Ejercer de escribano es un buen oficio en la España del siglo XVI, pero no para alguien como Cortés. Hernán es ya para entonces un joven impetuoso, seductor y muy inteligente… Muy atrás queda la salud quebradiza de su infancia. Por ello, cuando en 1502 su pariente lejano, Nicolás de Ovando, recorre Extremadura reclutando hombres para marchar a América, Cortés no lo duda y se alista. El joven tiene madera de aventurero y la aventura en esos años no está en Flandes ni en Italia, sino en las Indias.
Pero, caprichos del destino, pocos meses antes del viaje cae desde el tejado de la casa de una amante, a la que pretendía visitar en noche cerrada, entrando por la ventana. Y cae, sí, con tan mala suerte que debe guardar reposo en la cama de sus padres durante meses. Se queda en tierra. No hay nada peor para alguien como él que quedarse en tierra, renunciar, aunque solo sea temporalmente, a sus sueños. Más, por fin, dos años después, embarca hacia La Española. Tiene apenas diecinueve años pero su voluntad es inquebrantable.

En la isla, el joven extremeño pronto traba estrechísima amistad con el gobernador. Es un joven con dotes para la escritura, con conocimientos de leyes, y además se le encomienda —y ejerce con gran éxito— la función de escribano en el pueblo de Azúa. Además, en lo personal, nadie hay en las Indias más dicharachero, galán e inquieto que el de Medellín. Produce, en todos los que le conocen, una evidente fascinación.
Por todo ello, no es extraño que en 1511 fuera reclutado por Diego Velázquez de Cuéllar como tesorero de la expedición militar a Cuba. Es su primera experiencia militar y no le va del todo mal a nuestro protagonista, ya que Diego Velázquez le recompensa tras la conquista con una encomienda de indios y con la concesión de las minas de oro cubanas. Es más, le nombra alcalde, el primero —y sin duda el más célebre —que ha tenido Santiago de Cuba en toda su historia.
La llegada a México: primeros encuentros y alianzas
1511 es un año importante para Cortés. Además de disfrutar de un importante cargo político y de convertirse en un hombre rico, es también el año en que la expedición de Juan de Grijalva informa a Diego Velázquez de la existencia del Imperio azteca. Hernán empieza desde entonces a soñar con hacerse, en nombre del emperador Carlos I, con aquel fantástico, riquísimo y misterioso imperio americano.
En 1519, el ambicioso Hernán Cortés dispone de un nada desdeñable ejército de casi setecientos hombres, entre soldados, marineros, arcabuceros, ballesteros, jinetes, artilleros… Les acompañan una veintena de mujeres, la mayoría amantes de conquistadores, pero también enfermeras y alguna que otra que incluso se desempeña como soldado. Junto a él, una serie de hombres, la mayoría extremeños, de su máxima confianza: Andrés de Tapia, Pedro de Alvarado, Gustavo de Sandoval, Alonso de Ávila, Diego de Ordaz y Juan Garrido, un negro libre respetadísimo que había luchado ya en Cuba, Puerto Rico, Guadalupe y Florida.

LO QUE PIDES =
Anota sin cambiar ni una palabra el trozo del texto sobre Hernán Cortés que va de "En 1519, el" a "Guadalupe y Florida.".

DATOS GUARDADOS =

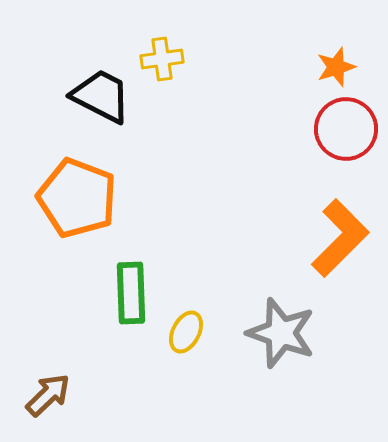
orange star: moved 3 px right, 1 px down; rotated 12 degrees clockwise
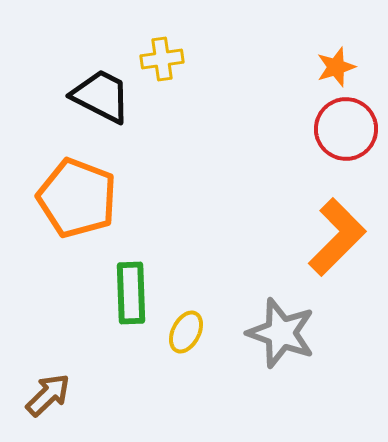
orange L-shape: moved 3 px left, 1 px up
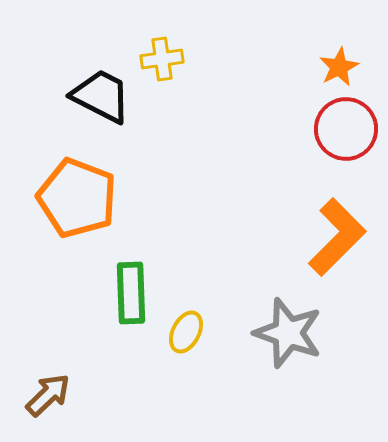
orange star: moved 3 px right; rotated 9 degrees counterclockwise
gray star: moved 7 px right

AQUÍ ESTÁ =
En 1519, el ambicioso Hernán Cortés dispone de un nada desdeñable ejército de casi setecientos hombres, entre soldados, marineros, arcabuceros, ballesteros, jinetes, artilleros… Les acompañan una veintena de mujeres, la mayoría amantes de conquistadores, pero también enfermeras y alguna que otra que incluso se desempeña como soldado. Junto a él, una serie de hombres, la mayoría extremeños, de su máxima confianza: Andrés de Tapia, Pedro de Alvarado, Gustavo de Sandoval, Alonso de Ávila, Diego de Ordaz y Juan Garrido, un negro libre respetadísimo que había luchado ya en Cuba, Puerto Rico, Guadalupe y Florida.